CARTA DE COMUNIÓN
Navidad 2009
¿Puede un Nacimiento rasgar nuestra dolorosa orfandad? ¿Puede un infante pronunciar la palabra deseada? ¿Puede un Niño colocar bajo nuestras zozobras la confianza necesaria? La estampa de esta noche tiene en su foco de luz a un niño, un hijo nacido de mujer, nacido bajo la Ley, una madre que recuesta al pequeño en su seno y un padre que custodia la vida de los dos. Ya lo habían predicho los profetas: “Un Hijo se nos ha dado” (Is 9, 5)… “Nacerá un vástago de la estirpe de Jesé” (Is 11, 1)… Jesús es hijo, hijo de María y de José y a ellos ha sido custodiado, por ellos será cuidado y amamantado, le enseñarán los primeros pasos, las primeras palabras… Como uno de nosotros.
Pero este Niño trae noticia de otra filiación y de otra paternidad. “Acaso no sabéis que debo estar en las cosas de mi Padre”. En el silencio de esta noche también se abren los cielos y, no sólo desciende el rocío, sino también la voz del Padre diciendo: “Éste es mi hijo amado, mi predilecto. Escuchadle” (Mc 9, 7). A lo que el Hijo balbuciente responde: “Abbá” (Rm 8, 15). Dios es Padre desde siempre y el Verbo es Hijo desde siempre. “El Verbo era Dios y estaba con Dios” (Jn 1, 1). Lo que este Niño nos dice con su nacimiento en la carne es que es Hijo, nacido de mujer, pero Hijo desde siempre del Padre, por ello, Padre Eterno. Ésta es la gran noticia que empieza a relatarse esta noche y que irá revelándose en la persona y en la vida de Jesús. Lo que al hombre le rescata de todas sus orfandades es que Dios es Padre de Jesús y, en este Hijo, él es también hijo. “Hijos en el Hijo” (S. Agustín). Esto llena de alegría y de calor, de confianza y verdadera esperanza, la vida humana. Tenemos Padre. Somos hijos, hijos siempre. Nunca huérfanos. Nunca abandonados.
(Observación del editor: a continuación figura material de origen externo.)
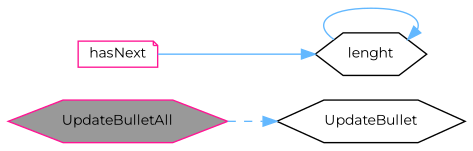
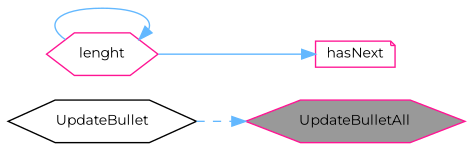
  digraph {
    fontname=Montserrat
    rankdir=LR
    node [color=deeppink fillcolor=white fontname=Montserrat fontsize=10 shape=hexagon style=filled]
    edge [color=steelblue1 fontname=Montserrat fontsize=10 labelfontname=Helvetica labelfontsize=10 style=solid]
    n1 [fillcolor=grey60 fontcolor=black height=0.2 label=UpdateBulletAll width=0.4]
    n2 [color=black height=0.2 label=UpdateBullet width=0.4]
    n3 [height=0.2 label=hasNext shape=note width=0.4]
-   n4 [color=black height=0.2 label=lenght width=0.4]
-   n1 -> n2 [style=dashed]
-   n3 -> n4
+   n4 [height=0.2 label=lenght width=0.4]
+   n2 -> n1 [style=dashed]
+   n4 -> n3
    n4 -> n4
  }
En un gesto de rebeldía nos hemos querido sacudir todas las tutelas, paternidad y filiación entre ellas, y por ello sufrimos una escasez de humanidad que se deja sentir en nuestras relaciones más propias. La fraternidad tiene en la paternidad de Dios y en nuestra común filiación su origen y su dignidad, por lo tanto padre, hijo y hermano, son la declinación natural en la que la vida se hace posible y fecunda, y puede abrirse a otras relaciones que estarán dotadas de un hondo fundamento y estabilidad.
En esta noche, ante este alumbramiento, también el Padre quiere decir a todo hombre “Tú eres mi Hijo amado” (Mt 3, 17) ¡Ojalá este Niño nos enseñe a llamar con gratitud a Dios Padre, Abbá! Caerían todos los ídolos en los que hemos puesto nuestra confianza y una apoyatura firme, segura, dadora de libertad y de gracia tendría nuestra vida. Crecería nuestra fe, nuestra esperanza y nuestra caridad. Miraríamos al otro como hermano y hermana, al mundo entero, transido de filiación, lo veríamos como criatura nacida de las manos del Padre. Nos uniría esta bendita palabra a Aquél que nos la enseñó, a Jesús, y comprenderemos por qué Él dio la vida por el Padre y por nosotros. El mundo dejaría de ser “ancho y ajeno” para convertirse en la casa del Padre en la que hay para todos pan, agua, aceite, y vino en abundancia y se vive la fiesta de la fraternidad reencontrada. Que, contemplando al Hijo, el Espíritu nos haga llamar a Dios Padre (Gal 4, 6).
Hay acontecimientos que marcan la vida y la cambian, no se pueden acallar. Busquemos el modo de llevar la noticia de su amor a tantos hombres que viven huérfanos y no conocen aún que hay un Padre que les ama. ¡Feliz Navidad!